Identify all lines of the data containing the string "Dean" and copy them.

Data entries
# # # #

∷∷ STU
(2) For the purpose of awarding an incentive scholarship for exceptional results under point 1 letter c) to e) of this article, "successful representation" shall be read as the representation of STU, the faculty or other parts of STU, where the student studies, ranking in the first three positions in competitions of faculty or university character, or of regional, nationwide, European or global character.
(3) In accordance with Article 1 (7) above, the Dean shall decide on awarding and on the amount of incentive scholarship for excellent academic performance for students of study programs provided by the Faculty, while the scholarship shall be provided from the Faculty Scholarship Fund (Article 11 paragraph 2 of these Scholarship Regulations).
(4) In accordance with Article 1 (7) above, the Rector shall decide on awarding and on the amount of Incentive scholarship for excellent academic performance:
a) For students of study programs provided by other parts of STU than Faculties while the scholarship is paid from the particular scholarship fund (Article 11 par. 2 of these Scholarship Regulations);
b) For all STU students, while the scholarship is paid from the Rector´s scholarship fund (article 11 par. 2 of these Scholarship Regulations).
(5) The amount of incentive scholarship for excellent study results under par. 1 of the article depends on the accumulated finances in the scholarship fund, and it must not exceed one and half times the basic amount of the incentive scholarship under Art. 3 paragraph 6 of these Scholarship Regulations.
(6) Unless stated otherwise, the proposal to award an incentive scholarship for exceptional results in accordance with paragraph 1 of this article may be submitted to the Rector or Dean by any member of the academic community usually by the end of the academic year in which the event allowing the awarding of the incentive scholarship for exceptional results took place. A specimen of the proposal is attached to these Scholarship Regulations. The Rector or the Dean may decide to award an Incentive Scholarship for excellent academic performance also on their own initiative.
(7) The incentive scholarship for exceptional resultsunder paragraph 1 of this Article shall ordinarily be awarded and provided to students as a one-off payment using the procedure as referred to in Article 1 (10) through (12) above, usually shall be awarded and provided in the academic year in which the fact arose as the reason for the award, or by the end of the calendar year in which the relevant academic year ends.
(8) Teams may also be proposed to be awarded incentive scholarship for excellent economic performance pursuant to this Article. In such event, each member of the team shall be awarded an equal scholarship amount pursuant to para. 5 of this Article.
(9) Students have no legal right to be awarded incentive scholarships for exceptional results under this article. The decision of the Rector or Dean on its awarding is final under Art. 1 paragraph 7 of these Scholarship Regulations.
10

# # # #

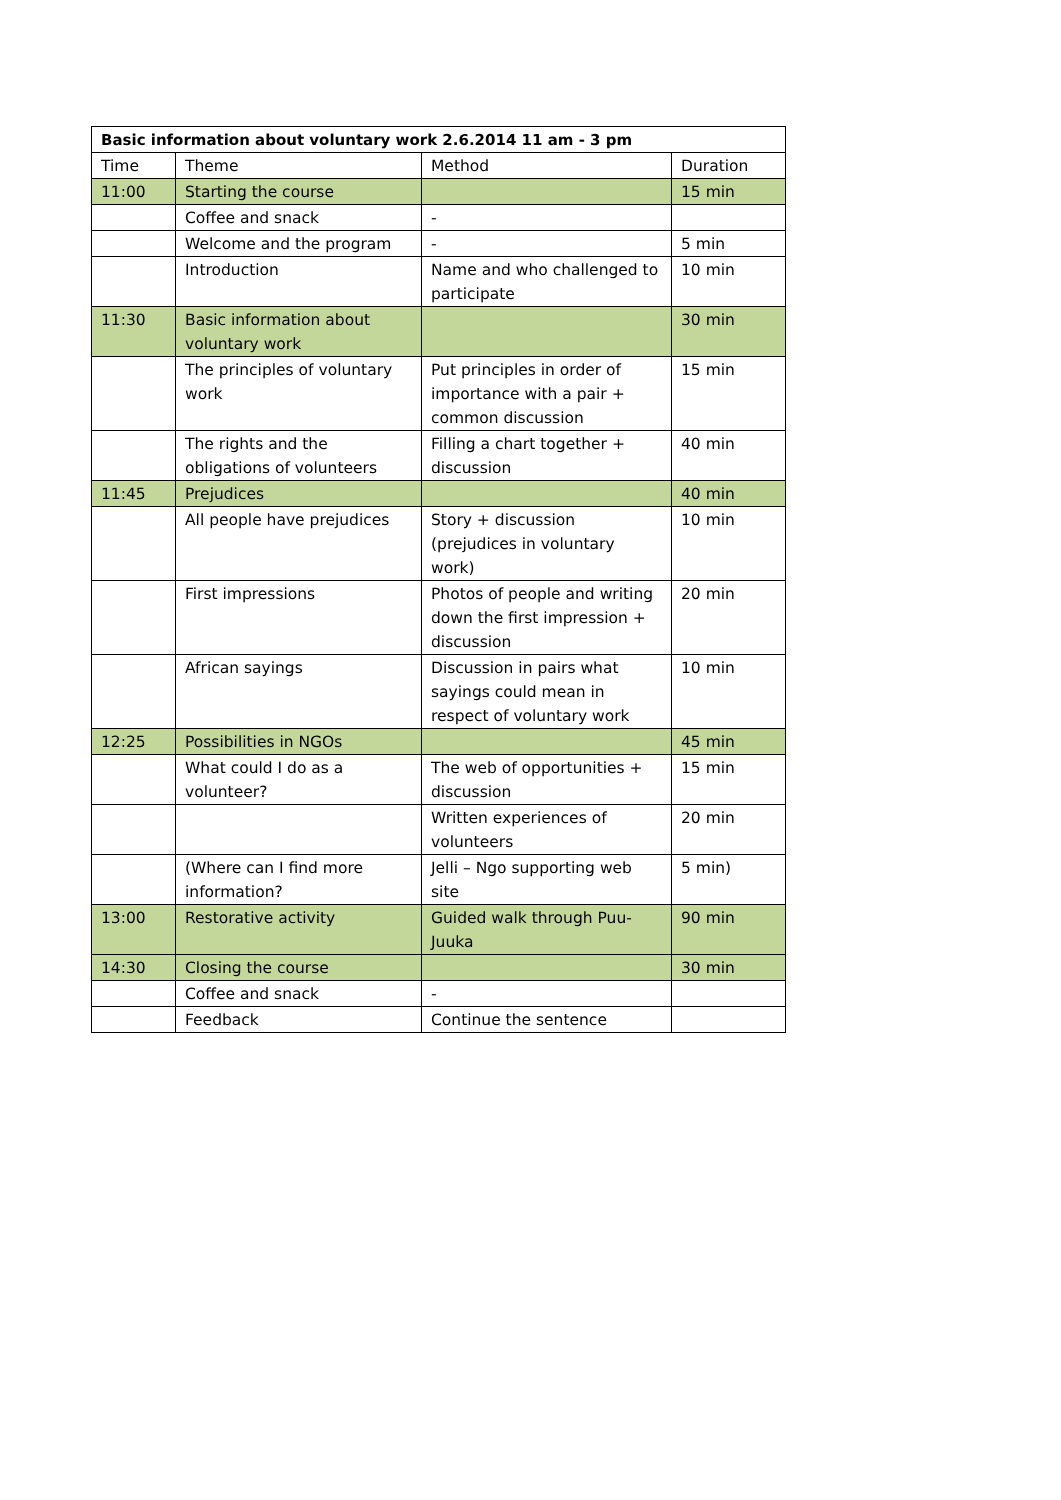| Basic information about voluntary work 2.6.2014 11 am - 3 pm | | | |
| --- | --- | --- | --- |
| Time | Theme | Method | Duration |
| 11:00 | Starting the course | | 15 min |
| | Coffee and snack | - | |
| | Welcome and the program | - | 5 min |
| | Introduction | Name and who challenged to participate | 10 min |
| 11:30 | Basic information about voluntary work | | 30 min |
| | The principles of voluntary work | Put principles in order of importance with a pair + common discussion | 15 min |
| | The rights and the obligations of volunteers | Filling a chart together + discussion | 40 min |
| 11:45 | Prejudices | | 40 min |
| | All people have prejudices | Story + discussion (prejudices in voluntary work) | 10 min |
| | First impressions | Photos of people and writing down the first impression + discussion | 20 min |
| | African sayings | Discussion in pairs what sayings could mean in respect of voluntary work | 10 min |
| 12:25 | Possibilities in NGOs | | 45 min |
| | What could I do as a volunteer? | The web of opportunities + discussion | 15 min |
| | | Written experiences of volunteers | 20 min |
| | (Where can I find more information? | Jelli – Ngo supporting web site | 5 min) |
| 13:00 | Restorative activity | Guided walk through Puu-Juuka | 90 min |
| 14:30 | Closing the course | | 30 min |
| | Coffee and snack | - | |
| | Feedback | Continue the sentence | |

# # # #

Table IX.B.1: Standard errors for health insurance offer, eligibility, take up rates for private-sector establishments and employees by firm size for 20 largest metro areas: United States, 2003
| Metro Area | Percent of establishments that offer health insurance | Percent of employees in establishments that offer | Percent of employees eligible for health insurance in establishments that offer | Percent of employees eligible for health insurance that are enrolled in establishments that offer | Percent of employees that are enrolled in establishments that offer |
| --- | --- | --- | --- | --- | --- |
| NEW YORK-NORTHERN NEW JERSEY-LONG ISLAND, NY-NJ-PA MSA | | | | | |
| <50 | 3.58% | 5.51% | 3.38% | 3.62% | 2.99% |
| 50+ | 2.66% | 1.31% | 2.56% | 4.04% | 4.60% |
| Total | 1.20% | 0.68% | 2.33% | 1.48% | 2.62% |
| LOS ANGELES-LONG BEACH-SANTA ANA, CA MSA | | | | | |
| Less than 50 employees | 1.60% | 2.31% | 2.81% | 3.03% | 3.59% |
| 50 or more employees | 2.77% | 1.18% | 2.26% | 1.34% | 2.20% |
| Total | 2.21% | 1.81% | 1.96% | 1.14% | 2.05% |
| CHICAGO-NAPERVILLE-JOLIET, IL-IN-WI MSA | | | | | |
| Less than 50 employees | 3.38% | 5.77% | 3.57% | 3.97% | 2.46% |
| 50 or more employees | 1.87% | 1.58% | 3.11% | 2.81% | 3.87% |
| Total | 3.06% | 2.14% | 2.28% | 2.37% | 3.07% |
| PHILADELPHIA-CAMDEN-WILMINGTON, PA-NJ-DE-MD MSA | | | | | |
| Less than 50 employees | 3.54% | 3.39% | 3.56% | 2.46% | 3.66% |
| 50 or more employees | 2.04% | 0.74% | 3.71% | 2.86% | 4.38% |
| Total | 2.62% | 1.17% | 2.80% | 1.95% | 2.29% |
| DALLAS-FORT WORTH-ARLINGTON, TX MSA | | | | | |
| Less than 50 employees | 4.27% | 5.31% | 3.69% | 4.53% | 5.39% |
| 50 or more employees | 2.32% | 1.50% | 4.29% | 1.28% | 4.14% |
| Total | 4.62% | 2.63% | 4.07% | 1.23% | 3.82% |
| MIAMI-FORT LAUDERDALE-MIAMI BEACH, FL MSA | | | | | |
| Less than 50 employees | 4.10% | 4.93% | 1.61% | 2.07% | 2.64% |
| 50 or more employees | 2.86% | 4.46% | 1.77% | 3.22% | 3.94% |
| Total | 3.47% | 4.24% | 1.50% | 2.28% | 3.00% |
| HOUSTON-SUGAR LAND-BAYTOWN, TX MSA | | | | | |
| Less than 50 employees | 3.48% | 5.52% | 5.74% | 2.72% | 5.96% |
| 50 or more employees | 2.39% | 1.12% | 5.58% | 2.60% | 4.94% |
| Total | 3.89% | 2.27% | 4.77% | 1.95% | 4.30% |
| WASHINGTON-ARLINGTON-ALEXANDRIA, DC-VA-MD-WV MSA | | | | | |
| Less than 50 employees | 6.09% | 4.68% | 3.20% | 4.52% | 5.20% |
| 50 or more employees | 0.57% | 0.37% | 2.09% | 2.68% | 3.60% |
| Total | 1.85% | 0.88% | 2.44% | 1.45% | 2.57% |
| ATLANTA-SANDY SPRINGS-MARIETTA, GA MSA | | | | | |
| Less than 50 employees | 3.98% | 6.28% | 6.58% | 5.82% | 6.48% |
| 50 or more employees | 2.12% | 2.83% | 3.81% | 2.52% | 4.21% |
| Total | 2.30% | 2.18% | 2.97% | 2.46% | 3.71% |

# # # #

■ **Response box**
(3) In accordance with Article 1 (7) above, the Dean shall decide on awarding and on the amount of incentive scholarship for excellent academic performance for students of study programs provided by the Faculty, while the scholarship shall be provided from the Faculty Scholarship Fund (Article 11 paragraph 2 of these Scholarship Regulations).
(6) Unless stated otherwise, the proposal to award an incentive scholarship for exceptional results in accordance with paragraph 1 of this article may be submitted to the Rector or Dean by any member of the academic community usually by the end of the academic year in which the event allowing the awarding of the incentive scholarship for exceptional results took place. A specimen of the proposal is attached to these Scholarship Regulations. The Rector or the Dean may decide to award an Incentive Scholarship for excellent academic performance also on their own initiative.
(9) Students have no legal right to be awarded incentive scholarships for exceptional results under this article. The decision of the Rector or Dean on its awarding is final under Art. 1 paragraph 7 of these Scholarship Regulations.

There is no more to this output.